The first thing that needs to be said is that Tasmania is an island and its Aboriginal inhabitants represent at least a 35,000 year cultural continuum that was rudely interrupted by European colonial endeavour – and colonialism ultimately enveloped 'the place’ in its global dimension. Before November 24 1642 the island was the whole world – today it sits at its edge and in its own idiosyncratic way, it mirrors it.
“Tasmaniana” is to do with 'placedness' – the celebration of place, placemaking and placemarking. The idea defies clean definitions but when you encounter it you somehow know that you have. Rather than being a ‘concrete’ idea Tasmaniana is ‘liquid’ – it seems to seep everywhere and wet everything. Quite apart from all this, Tasmaniana is a layered and loaded idea full of cultural and social tensions.
Indeed, the so called 'Culture Wars' and 'Black Armband Politics' recently alluded to in the Australian political arena are not so far away from much of what is implied by 'Tasmaniana'.
Yes there is a Tasmaniana Library at the State Library in Hobart but that’s not the end of it and nor could it be any kind of 'Tasmaniana prescriptor'.
Tasmaniana is a somewhat elastic concept; an attitude; a sensibility. It is hardly a concrete yardstick against which to measure things.

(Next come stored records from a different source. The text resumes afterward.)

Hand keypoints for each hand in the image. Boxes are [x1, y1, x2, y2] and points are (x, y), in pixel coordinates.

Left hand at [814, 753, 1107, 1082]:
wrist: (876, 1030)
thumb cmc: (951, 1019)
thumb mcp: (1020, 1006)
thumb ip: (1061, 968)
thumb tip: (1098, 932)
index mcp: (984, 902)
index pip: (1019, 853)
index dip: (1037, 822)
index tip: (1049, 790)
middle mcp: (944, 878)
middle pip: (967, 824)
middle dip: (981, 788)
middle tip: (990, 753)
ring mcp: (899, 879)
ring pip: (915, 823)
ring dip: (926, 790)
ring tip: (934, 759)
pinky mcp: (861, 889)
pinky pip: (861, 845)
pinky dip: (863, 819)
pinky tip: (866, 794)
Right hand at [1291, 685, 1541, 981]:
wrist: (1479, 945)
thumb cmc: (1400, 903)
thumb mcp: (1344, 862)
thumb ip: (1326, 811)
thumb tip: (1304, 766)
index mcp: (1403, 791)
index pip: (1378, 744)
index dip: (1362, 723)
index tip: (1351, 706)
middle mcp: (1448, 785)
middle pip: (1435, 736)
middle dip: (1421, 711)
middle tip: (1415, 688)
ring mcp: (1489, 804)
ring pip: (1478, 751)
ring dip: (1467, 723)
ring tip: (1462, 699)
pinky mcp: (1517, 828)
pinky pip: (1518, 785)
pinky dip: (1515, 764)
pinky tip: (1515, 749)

For those attuned, on the island and elsewhere Tasmaniana is somewhat ubiquitous – it’s in imagery; it can be found in a vista; it’s evident in objects; it’s in sounds and fragrances; it’s experienced; it’s to do with memory and sometimes forgetting; histories reek of it; stories reflect it; it is the kind of idea that is sometimes spiked with shame and guilt.
Tasmaniana is an idea with nuances. Some who embrace the idea do the nuanceing, most know what it is about and all are a part of it.
Tasmania proudly wears the “clean, green and clever” badge. Yet some of Tasmania’s waterways are the dirtiest in the world and many of its landscapes are being devastated while others are becoming deserts – none of which exhibits much cleverness but nonetheless it is a part of the Tasmaniana discourse.
In a kind of a way “wilderness" has come to be a characteristic ‘Tasmaniana Idea’ yet it is an enanthema to many of Tasmania’s Aboriginal people. Tasman’s telescope would be the ‘Holy Grail’ of Tasmaniana yet Tasman himself never set foot on the island and nor was it ‘made in Tasmania' – Tasman has however lent his name to the place albeit that he didn't "discover Tasmania". Tasmaniana is a complex idea – nonetheless it is one where local understandings subsume global visions.